Yes. Provided that the $0_{XY}$ form a complete collection, ie (i) given any (possibly equal) objects $X,Y$ in $\mathbf{C}$ there is a zero arrow $0_{XY}$, and (ii) these compose, ie $0_{YZ}\circ 0_{XY}=0_{XZ}$, then there are no other zero arrows.

Suppose that such a complete collection exists, and that for some objects $A,B$ the arrow $f_{AB}$ is a zero arrow. We have $0_{AB}=0_{BB}\circ 0_{AB}=0_{BB}\circ f_{AB}$ using (i) and (ii). But then $0_{BB}\circ f_{AB}=\text{Id}_B\circ f_{AB}=f_{AB}$ since $f_{AB}$ is a zero.

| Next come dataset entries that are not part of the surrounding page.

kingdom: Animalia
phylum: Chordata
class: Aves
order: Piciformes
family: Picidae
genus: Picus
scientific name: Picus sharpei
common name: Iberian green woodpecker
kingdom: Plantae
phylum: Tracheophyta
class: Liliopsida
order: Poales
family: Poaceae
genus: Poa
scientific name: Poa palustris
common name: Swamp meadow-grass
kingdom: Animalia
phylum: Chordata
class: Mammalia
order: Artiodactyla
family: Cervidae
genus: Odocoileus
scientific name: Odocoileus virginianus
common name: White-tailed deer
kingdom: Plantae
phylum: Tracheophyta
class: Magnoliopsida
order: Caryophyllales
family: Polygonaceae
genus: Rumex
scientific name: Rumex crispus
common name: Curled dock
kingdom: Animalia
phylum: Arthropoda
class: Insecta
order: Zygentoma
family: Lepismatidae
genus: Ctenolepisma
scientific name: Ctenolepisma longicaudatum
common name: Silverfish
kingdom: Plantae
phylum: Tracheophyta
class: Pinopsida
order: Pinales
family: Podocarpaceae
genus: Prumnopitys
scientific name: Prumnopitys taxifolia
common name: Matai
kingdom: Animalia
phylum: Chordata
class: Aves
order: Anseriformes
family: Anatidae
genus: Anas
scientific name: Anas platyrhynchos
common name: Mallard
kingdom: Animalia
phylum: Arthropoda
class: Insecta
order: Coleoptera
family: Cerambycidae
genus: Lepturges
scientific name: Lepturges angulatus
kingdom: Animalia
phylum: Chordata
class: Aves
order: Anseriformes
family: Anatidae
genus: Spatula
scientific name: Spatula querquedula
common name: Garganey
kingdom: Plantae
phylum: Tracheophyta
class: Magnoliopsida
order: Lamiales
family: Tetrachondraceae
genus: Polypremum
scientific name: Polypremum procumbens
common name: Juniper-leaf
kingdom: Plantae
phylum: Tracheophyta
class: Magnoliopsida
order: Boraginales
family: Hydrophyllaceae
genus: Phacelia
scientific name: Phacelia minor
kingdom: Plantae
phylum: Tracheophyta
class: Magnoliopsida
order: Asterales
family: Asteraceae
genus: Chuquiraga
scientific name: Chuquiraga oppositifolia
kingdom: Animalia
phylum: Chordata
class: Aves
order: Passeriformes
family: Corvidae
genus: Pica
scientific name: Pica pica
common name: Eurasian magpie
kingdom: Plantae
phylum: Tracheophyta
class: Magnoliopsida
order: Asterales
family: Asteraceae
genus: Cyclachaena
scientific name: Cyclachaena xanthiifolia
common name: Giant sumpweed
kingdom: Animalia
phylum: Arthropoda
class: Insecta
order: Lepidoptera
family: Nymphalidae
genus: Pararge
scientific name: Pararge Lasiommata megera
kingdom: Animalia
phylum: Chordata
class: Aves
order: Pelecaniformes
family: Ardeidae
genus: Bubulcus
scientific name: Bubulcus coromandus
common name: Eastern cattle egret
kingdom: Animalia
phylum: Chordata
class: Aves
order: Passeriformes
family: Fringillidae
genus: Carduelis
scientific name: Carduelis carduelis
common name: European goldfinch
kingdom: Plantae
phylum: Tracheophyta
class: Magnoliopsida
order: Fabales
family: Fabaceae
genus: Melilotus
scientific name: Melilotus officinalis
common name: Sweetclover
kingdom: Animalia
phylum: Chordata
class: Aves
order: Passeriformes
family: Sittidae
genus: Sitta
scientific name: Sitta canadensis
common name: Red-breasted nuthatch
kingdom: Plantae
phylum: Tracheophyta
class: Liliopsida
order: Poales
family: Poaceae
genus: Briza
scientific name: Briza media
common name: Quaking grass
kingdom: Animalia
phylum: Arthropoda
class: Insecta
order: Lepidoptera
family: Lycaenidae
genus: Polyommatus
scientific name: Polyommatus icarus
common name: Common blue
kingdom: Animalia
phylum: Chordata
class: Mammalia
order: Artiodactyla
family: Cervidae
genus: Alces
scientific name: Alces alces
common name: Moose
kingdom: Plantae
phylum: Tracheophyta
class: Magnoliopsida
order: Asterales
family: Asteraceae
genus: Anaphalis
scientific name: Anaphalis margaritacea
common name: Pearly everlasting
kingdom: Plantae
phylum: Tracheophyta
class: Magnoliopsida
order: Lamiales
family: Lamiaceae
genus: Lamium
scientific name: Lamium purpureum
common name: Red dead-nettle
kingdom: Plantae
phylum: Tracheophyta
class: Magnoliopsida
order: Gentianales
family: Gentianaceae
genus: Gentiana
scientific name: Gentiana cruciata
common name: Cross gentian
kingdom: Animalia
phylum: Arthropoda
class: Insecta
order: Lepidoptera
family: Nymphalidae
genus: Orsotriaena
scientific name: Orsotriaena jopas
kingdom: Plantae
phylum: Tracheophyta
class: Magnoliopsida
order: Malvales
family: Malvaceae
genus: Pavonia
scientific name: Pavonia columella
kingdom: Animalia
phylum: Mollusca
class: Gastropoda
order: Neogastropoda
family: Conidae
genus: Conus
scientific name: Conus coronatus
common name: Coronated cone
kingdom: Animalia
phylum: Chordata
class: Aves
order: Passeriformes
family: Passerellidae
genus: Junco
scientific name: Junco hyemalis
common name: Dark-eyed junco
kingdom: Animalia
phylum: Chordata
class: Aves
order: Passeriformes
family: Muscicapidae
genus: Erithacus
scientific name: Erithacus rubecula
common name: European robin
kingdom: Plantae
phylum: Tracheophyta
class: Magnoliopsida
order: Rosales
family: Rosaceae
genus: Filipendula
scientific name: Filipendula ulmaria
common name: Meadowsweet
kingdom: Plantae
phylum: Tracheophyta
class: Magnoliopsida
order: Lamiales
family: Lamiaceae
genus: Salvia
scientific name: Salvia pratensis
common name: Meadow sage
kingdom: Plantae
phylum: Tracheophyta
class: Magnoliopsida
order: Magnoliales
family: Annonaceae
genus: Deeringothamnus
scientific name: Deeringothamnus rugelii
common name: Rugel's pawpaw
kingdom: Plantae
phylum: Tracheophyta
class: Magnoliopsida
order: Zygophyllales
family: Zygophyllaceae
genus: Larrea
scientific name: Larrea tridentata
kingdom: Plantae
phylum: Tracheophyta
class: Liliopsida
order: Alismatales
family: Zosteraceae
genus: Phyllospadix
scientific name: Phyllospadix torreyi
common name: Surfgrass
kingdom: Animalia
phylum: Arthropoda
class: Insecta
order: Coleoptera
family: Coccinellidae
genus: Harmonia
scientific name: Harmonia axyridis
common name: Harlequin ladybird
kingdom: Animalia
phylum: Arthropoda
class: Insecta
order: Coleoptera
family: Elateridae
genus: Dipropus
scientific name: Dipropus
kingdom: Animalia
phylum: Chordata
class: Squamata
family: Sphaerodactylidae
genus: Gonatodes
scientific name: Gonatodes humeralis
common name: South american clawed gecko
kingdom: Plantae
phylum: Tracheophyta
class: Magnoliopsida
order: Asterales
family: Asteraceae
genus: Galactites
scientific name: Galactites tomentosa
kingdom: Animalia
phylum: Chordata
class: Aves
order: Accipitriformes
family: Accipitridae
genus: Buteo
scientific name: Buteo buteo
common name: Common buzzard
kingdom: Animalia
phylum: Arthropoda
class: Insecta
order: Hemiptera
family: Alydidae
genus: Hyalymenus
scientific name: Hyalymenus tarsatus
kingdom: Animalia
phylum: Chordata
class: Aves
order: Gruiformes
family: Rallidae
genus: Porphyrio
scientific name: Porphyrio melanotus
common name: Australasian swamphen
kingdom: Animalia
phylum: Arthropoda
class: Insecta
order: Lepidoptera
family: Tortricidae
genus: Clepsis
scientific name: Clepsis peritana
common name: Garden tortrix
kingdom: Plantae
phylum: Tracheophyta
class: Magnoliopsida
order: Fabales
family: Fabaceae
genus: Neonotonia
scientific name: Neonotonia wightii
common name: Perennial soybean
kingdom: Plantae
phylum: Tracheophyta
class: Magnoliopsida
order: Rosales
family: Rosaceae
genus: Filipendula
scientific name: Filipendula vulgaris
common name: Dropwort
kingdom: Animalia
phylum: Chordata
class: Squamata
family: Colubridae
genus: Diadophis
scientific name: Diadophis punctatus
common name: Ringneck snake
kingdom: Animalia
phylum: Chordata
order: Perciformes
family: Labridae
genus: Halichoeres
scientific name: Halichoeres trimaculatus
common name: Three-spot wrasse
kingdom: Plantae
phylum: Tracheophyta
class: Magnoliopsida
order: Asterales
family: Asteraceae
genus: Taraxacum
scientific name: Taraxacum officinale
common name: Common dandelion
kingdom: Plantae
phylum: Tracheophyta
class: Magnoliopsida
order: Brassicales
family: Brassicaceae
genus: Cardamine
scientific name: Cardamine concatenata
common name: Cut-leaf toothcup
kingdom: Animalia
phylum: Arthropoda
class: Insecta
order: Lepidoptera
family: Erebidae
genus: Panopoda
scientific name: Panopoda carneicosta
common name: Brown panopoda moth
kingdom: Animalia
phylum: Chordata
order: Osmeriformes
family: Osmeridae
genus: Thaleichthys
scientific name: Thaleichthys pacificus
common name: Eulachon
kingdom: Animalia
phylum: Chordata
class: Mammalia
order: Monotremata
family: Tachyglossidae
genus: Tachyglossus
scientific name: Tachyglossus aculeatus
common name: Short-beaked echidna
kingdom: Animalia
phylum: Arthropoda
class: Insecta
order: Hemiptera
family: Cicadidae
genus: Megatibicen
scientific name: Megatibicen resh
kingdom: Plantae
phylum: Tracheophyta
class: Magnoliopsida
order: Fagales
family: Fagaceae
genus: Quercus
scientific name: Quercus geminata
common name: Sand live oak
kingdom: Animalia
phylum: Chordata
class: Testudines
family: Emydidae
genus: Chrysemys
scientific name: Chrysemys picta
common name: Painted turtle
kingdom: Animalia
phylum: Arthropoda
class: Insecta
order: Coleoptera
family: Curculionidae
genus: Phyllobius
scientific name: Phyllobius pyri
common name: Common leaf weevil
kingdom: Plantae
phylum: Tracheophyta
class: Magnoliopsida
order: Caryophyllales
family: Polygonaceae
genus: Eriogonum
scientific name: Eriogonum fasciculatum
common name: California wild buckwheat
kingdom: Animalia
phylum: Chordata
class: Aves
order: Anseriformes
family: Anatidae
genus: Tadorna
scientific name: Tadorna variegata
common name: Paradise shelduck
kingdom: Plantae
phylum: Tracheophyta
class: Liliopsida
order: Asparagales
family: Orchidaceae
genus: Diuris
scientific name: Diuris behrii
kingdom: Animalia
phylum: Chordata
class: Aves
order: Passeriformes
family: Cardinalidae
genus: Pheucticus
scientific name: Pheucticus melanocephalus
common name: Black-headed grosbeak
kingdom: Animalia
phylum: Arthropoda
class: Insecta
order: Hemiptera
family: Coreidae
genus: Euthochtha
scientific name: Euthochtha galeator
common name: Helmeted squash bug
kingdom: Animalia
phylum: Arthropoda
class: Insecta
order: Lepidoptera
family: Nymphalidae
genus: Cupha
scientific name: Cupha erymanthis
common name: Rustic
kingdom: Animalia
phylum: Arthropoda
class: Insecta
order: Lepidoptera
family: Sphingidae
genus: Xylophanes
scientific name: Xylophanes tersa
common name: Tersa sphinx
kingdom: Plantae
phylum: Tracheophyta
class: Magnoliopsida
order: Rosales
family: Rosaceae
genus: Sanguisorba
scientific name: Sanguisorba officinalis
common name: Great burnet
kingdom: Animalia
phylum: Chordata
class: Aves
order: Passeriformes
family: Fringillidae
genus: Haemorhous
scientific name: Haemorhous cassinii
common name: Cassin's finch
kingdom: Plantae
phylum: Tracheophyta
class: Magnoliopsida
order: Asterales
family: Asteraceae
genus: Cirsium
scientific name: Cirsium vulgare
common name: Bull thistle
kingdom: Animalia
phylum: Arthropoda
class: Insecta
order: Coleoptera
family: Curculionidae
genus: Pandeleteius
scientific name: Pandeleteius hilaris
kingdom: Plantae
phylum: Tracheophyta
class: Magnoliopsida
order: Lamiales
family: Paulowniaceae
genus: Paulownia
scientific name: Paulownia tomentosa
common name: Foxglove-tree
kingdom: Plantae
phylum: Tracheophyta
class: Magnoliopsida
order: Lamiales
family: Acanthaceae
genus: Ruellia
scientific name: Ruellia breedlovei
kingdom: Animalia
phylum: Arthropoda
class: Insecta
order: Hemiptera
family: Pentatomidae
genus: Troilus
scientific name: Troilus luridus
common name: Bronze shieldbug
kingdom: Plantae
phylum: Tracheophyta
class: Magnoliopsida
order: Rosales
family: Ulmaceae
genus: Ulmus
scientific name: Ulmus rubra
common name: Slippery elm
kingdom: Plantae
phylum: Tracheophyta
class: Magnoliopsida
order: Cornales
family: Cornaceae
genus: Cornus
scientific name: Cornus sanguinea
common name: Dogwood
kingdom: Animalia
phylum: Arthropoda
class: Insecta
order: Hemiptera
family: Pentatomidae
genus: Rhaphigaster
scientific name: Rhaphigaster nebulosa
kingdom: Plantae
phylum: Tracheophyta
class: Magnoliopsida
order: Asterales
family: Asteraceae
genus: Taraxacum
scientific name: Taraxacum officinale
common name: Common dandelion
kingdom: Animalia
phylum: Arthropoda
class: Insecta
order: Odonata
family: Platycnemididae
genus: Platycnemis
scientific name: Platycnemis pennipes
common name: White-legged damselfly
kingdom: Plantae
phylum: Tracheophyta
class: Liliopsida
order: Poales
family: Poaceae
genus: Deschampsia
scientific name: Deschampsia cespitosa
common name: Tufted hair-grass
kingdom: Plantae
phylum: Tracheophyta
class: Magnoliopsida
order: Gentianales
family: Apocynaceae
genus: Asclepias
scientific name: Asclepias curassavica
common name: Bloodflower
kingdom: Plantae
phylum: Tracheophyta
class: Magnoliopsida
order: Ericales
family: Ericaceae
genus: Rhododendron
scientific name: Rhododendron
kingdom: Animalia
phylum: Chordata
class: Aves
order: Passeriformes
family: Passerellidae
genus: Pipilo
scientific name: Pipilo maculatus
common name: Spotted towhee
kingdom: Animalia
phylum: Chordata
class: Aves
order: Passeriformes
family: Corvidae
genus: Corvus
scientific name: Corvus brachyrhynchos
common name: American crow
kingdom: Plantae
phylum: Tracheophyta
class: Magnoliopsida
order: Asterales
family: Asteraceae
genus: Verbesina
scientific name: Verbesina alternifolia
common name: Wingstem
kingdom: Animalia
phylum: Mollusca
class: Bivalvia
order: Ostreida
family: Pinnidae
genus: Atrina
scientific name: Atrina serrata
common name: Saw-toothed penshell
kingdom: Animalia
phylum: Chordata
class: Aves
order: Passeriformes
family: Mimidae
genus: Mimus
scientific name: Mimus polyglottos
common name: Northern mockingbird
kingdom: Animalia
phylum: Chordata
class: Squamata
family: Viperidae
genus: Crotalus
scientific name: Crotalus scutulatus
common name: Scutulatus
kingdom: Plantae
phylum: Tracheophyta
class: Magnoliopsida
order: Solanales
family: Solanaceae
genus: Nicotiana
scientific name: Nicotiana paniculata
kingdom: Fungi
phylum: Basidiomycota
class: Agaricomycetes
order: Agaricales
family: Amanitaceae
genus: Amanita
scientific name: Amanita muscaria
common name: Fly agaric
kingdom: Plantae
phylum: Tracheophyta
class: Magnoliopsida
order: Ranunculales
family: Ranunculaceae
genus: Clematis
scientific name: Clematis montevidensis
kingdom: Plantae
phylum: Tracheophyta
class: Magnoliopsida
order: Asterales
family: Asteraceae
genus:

Hence $f_{AB}=0_{AB}$. $\Box$

Note that one way of getting zero arrows is to find a zero object. But: (A) a category may have multiple zero objects. But different zero objects give the same zero arrows; and (B) we may have no zero objects, but still have a complete set of zero arrows.

[Trivial example: one object and two arrows, the identity and the zero arrow. Less trivial: two objects, a complete set of zero arrows (4 of them), distinct identities (2 of them), and one other arrow (source one object, target the other).]